I thought exactly this way. This to me was what my CBT therapist and myself named "Theory A".

So what do you do? You have to come up with a "Theory B". Theory B being the doctors are right and that all these things you are experiencing are things that everyone else also experiences and you are perfectly okay. Now there is no easy way of saying or doing this, God knows I found it incredibly scary and took me many weeks to pluck up the courage to do so, but you have to put Theory B to the test. You have to look at the evidence that supports Theory A and the evidence that supports Theory B. You will realise that there is very little if any actual evidence to support Theory A but there is medical evidence to support Theory B. You then put Theory B into practice by breaking the routine of Theory A. So where in Theory A you may have various things you do which you think are there to help you like checking your pulse, blood pressure, looking symptoms up online etc etc, you have to try and stop doing them. When you get your palps under Theory A you will internalise things so instead you concentrate on what is happening externally. Under Theory A there may also be things you don't do for fear of what may happen like exercise for example. In Theory B you do exercise. Like I say it is not easy, it's very very hard but you need to put this into practice for a few weeks. One thing you could try as well which my therapist recommended but which I never had the courage to do is to alternate between Theory A and B and monitor how your mood changes. Basically the idea is to challenge the Theory A which you've built for yourself albeit with the best intentions to explore where it actually fails and how it perpetuates itself.
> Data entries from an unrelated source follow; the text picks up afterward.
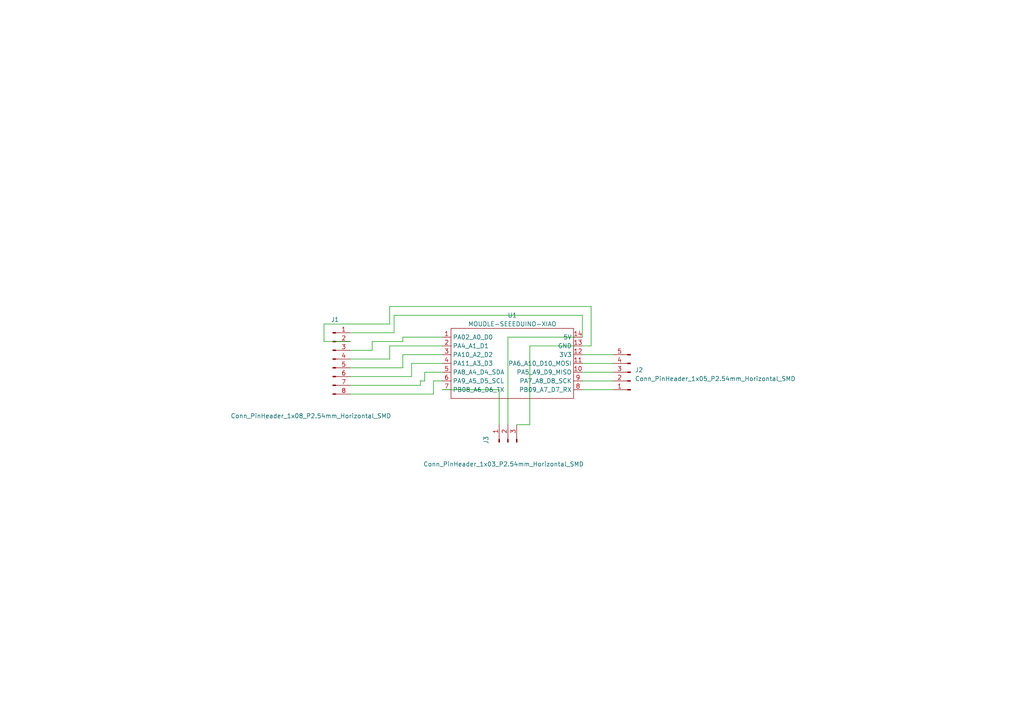
<source format=kicad_sch>
(kicad_sch (version 20230121) (generator eeschema)

  (uuid 64db6e21-7292-4e01-b41a-4bae14bd90f1)

  (paper "A4")

  


  (wire (pts (xy 168.91 102.87) (xy 177.8 102.87))
    (stroke (width 0) (type default))
    (uuid 2119f338-a1e4-4f3c-bdfc-cfdceb6b0ece)
  )
  (wire (pts (xy 168.91 105.41) (xy 177.8 105.41))
    (stroke (width 0) (type default))
    (uuid 262ceb76-1426-4049-927a-058297409f44)
  )
  (wire (pts (xy 128.27 113.03) (xy 144.78 113.03))
    (stroke (width 0) (type default))
    (uuid 29f9d13a-93e2-4492-870c-099f70c159cf)
  )
  (wire (pts (xy 93.98 99.06) (xy 101.6 99.06))
    (stroke (width 0) (type default))
    (uuid 2a9eef83-1dc7-433a-8b62-844e2cf0d5da)
  )
  (wire (pts (xy 116.84 99.06) (xy 107.95 99.06))
    (stroke (width 0) (type default))
    (uuid 2d29fcae-ba6a-4663-835f-d543c9ac68df)
  )
  (wire (pts (xy 119.38 105.41) (xy 119.38 109.22))
    (stroke (width 0) (type default))
    (uuid 31cd9dd6-aff7-402c-9b93-fc379608c4ef)
  )
  (wire (pts (xy 93.98 93.98) (xy 93.98 99.06))
    (stroke (width 0) (type default))
    (uuid 40f75db5-926f-40ce-b6c8-041271744bd2)
  )
  (wire (pts (xy 114.3 91.44) (xy 168.91 91.44))
    (stroke (width 0) (type default))
    (uuid 42250a58-215d-41b6-946b-39b3f46c09e1)
  )
  (wire (pts (xy 128.27 107.95) (xy 123.19 107.95))
    (stroke (width 0) (type default))
    (uuid 470095c7-2ebf-4a68-b671-493a9526ffa4)
  )
  (wire (pts (xy 101.6 114.3) (xy 125.73 114.3))
    (stroke (width 0) (type default))
    (uuid 475af8ce-82b2-444a-a27b-5b39c226a7ad)
  )
  (wire (pts (xy 128.27 105.41) (xy 119.38 105.41))
    (stroke (width 0) (type default))
    (uuid 4893430b-5c68-4dfa-892a-f69238a9c6b0)
  )
  (wire (pts (xy 121.92 110.49) (xy 121.92 111.76))
    (stroke (width 0) (type default))
    (uuid 56b73f44-9099-4943-be9b-9d9d8b59c50b)
  )
  (wire (pts (xy 123.19 107.95) (xy 123.19 110.49))
    (stroke (width 0) (type default))
    (uuid 599730d7-b729-4a09-afe6-6a3a7603bb4c)
  )
  (wire (pts (xy 166.37 100.33) (xy 153.67 100.33))
    (stroke (width 0) (type default))
    (uuid 5a3a96f4-2e2e-4107-84a2-9a311bb8e439)
  )
  (wire (pts (xy 144.78 113.03) (xy 144.78 123.19))
    (stroke (width 0) (type default))
    (uuid 5a7aaa26-bafd-4041-bf0f-915cb86200c3)
  )
  (wire (pts (xy 168.91 113.03) (xy 177.8 113.03))
    (stroke (width 0) (type default))
    (uuid 5e50a0a2-935b-4899-8bc5-67b26478bca5)
  )
  (wire (pts (xy 121.92 111.76) (xy 101.6 111.76))
    (stroke (width 0) (type default))
    (uuid 5ea549c4-e50b-4fd0-b8e1-483e80d54e89)
  )
  (wire (pts (xy 168.91 110.49) (xy 177.8 110.49))
    (stroke (width 0) (type default))
    (uuid 660238ca-9f65-4275-babe-b57458c4cb3e)
  )
  (wire (pts (xy 168.91 100.33) (xy 171.45 100.33))
    (stroke (width 0) (type default))
    (uuid 68f8520e-1e22-46b0-a930-1a1ffb7745ef)
  )
  (wire (pts (xy 147.32 97.79) (xy 147.32 123.19))
    (stroke (width 0) (type default))
    (uuid 6c3faf6f-a3b9-40d6-8416-90afa00a5d54)
  )
  (wire (pts (xy 107.95 99.06) (xy 107.95 101.6))
    (stroke (width 0) (type default))
    (uuid 6d0ca650-69d4-4747-ae55-af734424e3c6)
  )
  (wire (pts (xy 171.45 100.33) (xy 171.45 88.9))
    (stroke (width 0) (type default))
    (uuid 6e414ba6-6b5d-423c-8a3e-7d5d21519e96)
  )
  (wire (pts (xy 128.27 110.49) (xy 125.73 110.49))
    (stroke (width 0) (type default))
    (uuid 73be1132-485b-4c19-a3db-7c33335b0b38)
  )
  (wire (pts (xy 107.95 101.6) (xy 101.6 101.6))
    (stroke (width 0) (type default))
    (uuid 7c2ca50b-a8e0-4d42-a3a2-c264f8f64f43)
  )
  (wire (pts (xy 128.27 102.87) (xy 116.84 102.87))
    (stroke (width 0) (type default))
    (uuid 8abab02a-5d4d-4f63-af98-05746c68aaf9)
  )
  (wire (pts (xy 113.03 93.98) (xy 93.98 93.98))
    (stroke (width 0) (type default))
    (uuid 8b9627c6-373b-49cf-b26c-295bbb80ec3d)
  )
  (wire (pts (xy 168.91 107.95) (xy 177.8 107.95))
    (stroke (width 0) (type default))
    (uuid 910757f9-5a72-48cb-a296-401a8abff15a)
  )
  (wire (pts (xy 128.27 97.79) (xy 116.84 97.79))
    (stroke (width 0) (type default))
    (uuid 973fa4fa-f7b3-4a8a-9f1d-564298c20377)
  )
  (wire (pts (xy 116.84 106.68) (xy 101.6 106.68))
    (stroke (width 0) (type default))
    (uuid 9a8fa653-7672-4474-b8f0-36ade10c1d0d)
  )
  (wire (pts (xy 121.92 110.49) (xy 123.19 110.49))
    (stroke (width 0) (type default))
    (uuid 9b52437e-9cd0-408e-93ad-b1781bfb7e70)
  )
  (wire (pts (xy 113.03 104.14) (xy 101.6 104.14))
    (stroke (width 0) (type default))
    (uuid a0e351f2-5f50-442d-81cc-07281cbe67cd)
  )
  (wire (pts (xy 153.67 123.19) (xy 149.86 123.19))
    (stroke (width 0) (type default))
    (uuid a9d7a789-e697-440b-8c3e-bdbce0241ad8)
  )
  (wire (pts (xy 114.3 91.44) (xy 114.3 96.52))
    (stroke (width 0) (type default))
    (uuid aaaa6e64-de43-4d17-9c58-63f47b6251aa)
  )
  (wire (pts (xy 113.03 100.33) (xy 128.27 100.33))
    (stroke (width 0) (type default))
    (uuid abf4f3a2-443c-4761-964b-4cbc678eef32)
  )
  (wire (pts (xy 116.84 102.87) (xy 116.84 106.68))
    (stroke (width 0) (type default))
    (uuid ac96d930-86d0-4802-ae21-08edcae9f44e)
  )
  (wire (pts (xy 153.67 100.33) (xy 153.67 123.19))
    (stroke (width 0) (type default))
    (uuid afe919b6-37c5-4bf9-a237-b03dc2f8812a)
  )
  (wire (pts (xy 114.3 96.52) (xy 101.6 96.52))
    (stroke (width 0) (type default))
    (uuid b1a457d3-550c-4f7b-8fb3-62792893d53d)
  )
  (wire (pts (xy 101.6 109.22) (xy 119.38 109.22))
    (stroke (width 0) (type default))
    (uuid dc1b0cae-981e-492c-ab77-f700cac41e32)
  )
  (wire (pts (xy 168.91 97.79) (xy 168.91 91.44))
    (stroke (width 0) (type default))
    (uuid e1f1a3b4-5d1e-457a-bf0d-6ffa54b8b139)
  )
  (wire (pts (xy 116.84 97.79) (xy 116.84 99.06))
    (stroke (width 0) (type default))
    (uuid eb7270c0-37df-4724-99e6-053b4eabb677)
  )
  (wire (pts (xy 171.45 88.9) (xy 113.03 88.9))
    (stroke (width 0) (type default))
    (uuid f0c602e4-2f13-4ef5-8713-8cfbd467188f)
  )
  (wire (pts (xy 113.03 100.33) (xy 113.03 104.14))
    (stroke (width 0) (type default))
    (uuid f0d37447-5ad5-4625-8b25-1e83df268be1)
  )
  (wire (pts (xy 113.03 88.9) (xy 113.03 93.98))
    (stroke (width 0) (type default))
    (uuid f86e8db2-77bc-458c-afed-1a4d5fd66284)
  )
  (wire (pts (xy 147.32 97.79) (xy 166.37 97.79))
    (stroke (width 0) (type default))
    (uuid fb02a504-2d62-4181-97e7-01aae07b1681)
  )
  (wire (pts (xy 125.73 110.49) (xy 125.73 114.3))
    (stroke (width 0) (type default))
    (uuid fe11b839-5349-4751-a7fb-e090b332fe75)
  )

  (symbol (lib_id "fab 1:Conn_PinHeader_1x03_P2.54mm_Horizontal_SMD") (at 147.32 128.27 90) (unit 1)
    (in_bom yes) (on_board yes) (dnp no)
    (uuid 012c5bfe-09e0-4875-adb6-0635bb8f981d)
    (property "Reference" "J3" (at 140.97 127.635 0)
      (effects (font (size 1.27 1.27)))
    )
    (property "Value" "Conn_PinHeader_1x03_P2.54mm_Horizontal_SMD" (at 146.05 134.62 90)
      (effects (font (size 1.27 1.27)))
    )
    (property "Footprint" "Connector_PinHeader_2.54mm:PinHeader_1x03_P2.54mm_Horizontal" (at 147.32 128.27 0)
      (effects (font (size 1.27 1.27)) hide)
    )
    (property "Datasheet" "~" (at 147.32 128.27 0)
      (effects (font (size 1.27 1.27)) hide)
    )
    (pin "1" (uuid e4ffd746-c276-4c22-8406-2217ae2be085))
    (pin "2" (uuid 4aa5846c-4743-47a5-9c0d-bb805168b1a3))
    (pin "3" (uuid 13b188a9-26ec-4f7d-a18f-4e2c96b2a359))
    (instances
      (project "Bruening_rp2040"
        (path "/64db6e21-7292-4e01-b41a-4bae14bd90f1"
          (reference "J3") (unit 1)
        )
      )
    )
  )

  (symbol (lib_id "MOUDLE-SEEEDUINO-XIAO:MOUDLE-SEEEDUINO-XIAO") (at 147.32 105.41 0) (unit 1)
    (in_bom yes) (on_board yes) (dnp no) (fields_autoplaced)
    (uuid 4d44f225-54b6-497a-b7d3-ed5e67a0e360)
    (property "Reference" "U1" (at 148.59 91.44 0)
      (effects (font (size 1.27 1.27)))
    )
    (property "Value" "MOUDLE-SEEEDUINO-XIAO" (at 148.59 93.98 0)
      (effects (font (size 1.27 1.27)))
    )
    (property "Footprint" "XIAO_PCB:MOUDLE14P-SMD-2.54-21X17.8MM" (at 130.81 102.87 0)
      (effects (font (size 1.27 1.27)) hide)
    )
    (property "Datasheet" "" (at 130.81 102.87 0)
      (effects (font (size 1.27 1.27)) hide)
    )
    (pin "1" (uuid 0710a8cd-1d1b-44b6-abb9-d29c4ed2a0b4))
    (pin "10" (uuid 76c812ab-ca91-4d4f-8eef-83d0e34ec887))
    (pin "11" (uuid dff3c6e2-863c-4dc2-86b9-8531a2afa42e))
    (pin "12" (uuid 379fedbe-e980-4e83-84a3-c1c882399947))
    (pin "13" (uuid d1b37a4d-2415-4d59-a831-66d5faa11117))
    (pin "14" (uuid c4a5b017-774f-462f-93b8-4539d6d3cc04))
    (pin "2" (uuid 20664d07-7f9e-456c-955e-cf53e791eb87))
    (pin "3" (uuid f219596d-bc71-4541-9bd0-7b0eb3fabafc))
    (pin "4" (uuid 187cec3b-66e8-4312-8b00-edd866657020))
    (pin "5" (uuid f568be7a-9379-407e-a702-b65b4957359b))
    (pin "6" (uuid 6ef23f64-aefe-4c42-bdde-261b1de0f46b))
    (pin "7" (uuid 8f14da9f-6133-4d7c-9194-1ade7f99e531))
    (pin "8" (uuid b8ed1932-2ad3-4753-b195-27ef02d7e609))
    (pin "9" (uuid ef5f5f90-5326-4c6a-9dc0-dcce7ea87c78))
    (instances
      (project "Bruening_rp2040"
        (path "/64db6e21-7292-4e01-b41a-4bae14bd90f1"
          (reference "U1") (unit 1)
        )
      )
    )
  )

  (symbol (lib_id "fab 1:Conn_PinHeader_1x08_P2.54mm_Horizontal_SMD") (at 96.52 104.14 0) (unit 1)
    (in_bom yes) (on_board yes) (dnp no)
    (uuid 53565ccb-7d1f-498f-aa5b-94198bbfbf63)
    (property "Reference" "J1" (at 97.155 92.71 0)
      (effects (font (size 1.27 1.27)))
    )
    (property "Value" "Conn_PinHeader_1x08_P2.54mm_Horizontal_SMD" (at 90.17 120.65 0)
      (effects (font (size 1.27 1.27)))
    )
    (property "Footprint" "Connector_PinHeader_2.54mm:PinHeader_1x08_P2.54mm_Horizontal" (at 96.52 104.14 0)
      (effects (font (size 1.27 1.27)) hide)
    )
    (property "Datasheet" "~" (at 96.52 104.14 0)
      (effects (font (size 1.27 1.27)) hide)
    )
    (pin "1" (uuid ba51c11d-82fa-495d-a774-2ce4f0da3982))
    (pin "2" (uuid bbd365c0-3910-46f3-9fee-b75632dde5fc))
    (pin "3" (uuid 13c0006a-a8ff-42a1-9496-e6b59f683f90))
    (pin "4" (uuid 95957807-1abb-4a57-a6e4-40c6e0867375))
    (pin "5" (uuid be0078a4-4274-4281-9a11-044296c35b6e))
    (pin "6" (uuid b4d5db3a-81fb-4a1d-8ab6-3d3bb931832d))
    (pin "7" (uuid 4745b126-d427-44c7-b192-4d29f93a0835))
    (pin "8" (uuid e2e1001b-8896-4691-860e-26000e760894))
    (instances
      (project "Bruening_rp2040"
        (path "/64db6e21-7292-4e01-b41a-4bae14bd90f1"
          (reference "J1") (unit 1)
        )
      )
    )
  )

  (symbol (lib_id "fab 1:Conn_PinHeader_1x05_P2.54mm_Horizontal_SMD") (at 182.88 107.95 180) (unit 1)
    (in_bom yes) (on_board yes) (dnp no) (fields_autoplaced)
    (uuid b9904000-7460-4e8d-9c58-9922d6f18949)
    (property "Reference" "J2" (at 184.15 107.315 0)
      (effects (font (size 1.27 1.27)) (justify right))
    )
    (property "Value" "Conn_PinHeader_1x05_P2.54mm_Horizontal_SMD" (at 184.15 109.855 0)
      (effects (font (size 1.27 1.27)) (justify right))
    )
    (property "Footprint" "Connector_PinHeader_2.54mm:PinHeader_1x05_P2.54mm_Horizontal" (at 182.88 107.95 0)
      (effects (font (size 1.27 1.27)) hide)
    )
    (property "Datasheet" "~" (at 182.88 107.95 0)
      (effects (font (size 1.27 1.27)) hide)
    )
    (pin "1" (uuid b82eea12-8600-497e-959c-6d5168f008ab))
    (pin "2" (uuid 4dfa4669-2da0-4570-af3d-2624e492d177))
    (pin "3" (uuid eb2f8af6-497a-4dcf-825c-171faad0acd8))
    (pin "4" (uuid 19cc1e46-5ef1-4152-bec7-4dea8765eb74))
    (pin "5" (uuid ca6f12c7-e591-4b2c-b5fb-78e1e28a8c4b))
    (instances
      (project "Bruening_rp2040"
        (path "/64db6e21-7292-4e01-b41a-4bae14bd90f1"
          (reference "J2") (unit 1)
        )
      )
    )
  )

  (sheet_instances
    (path "/" (page "1"))
  )
)

</source>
One of the things I realised in doing this was that if I adopted Theory B I would be no worse off, as I could always quickly switch back to Theory A, but would be in a happier place. Whenever I get bad days now I do just say to myself over and over again "Theory B, Theory B" and often that can be enough to make me feel better.

Blessed
07-23-2013, 10:27 AM
Thanks for advise that really helps!

angieproc1977
07-24-2013, 01:53 PM
This whole thread is me to a t each nd every post... im going for a 24hour monitor n tomorrow and im pooping myself, since I got the appointment through I have had palps every single day surprisingly im pretty calm tonight and I havent had any today but I keep thinking what if they find something really bad ?? X

ac17
07-25-2013, 08:59 PM
I've been having this symptom for the past two days. The key is to not respond in fear. Acknowledge that you have it but remember that if you obsess over them that will only make you feel more anxious and in turn cause more. Break the cycle! Much easier said then done but that is going to be my game plan at work tomorrow.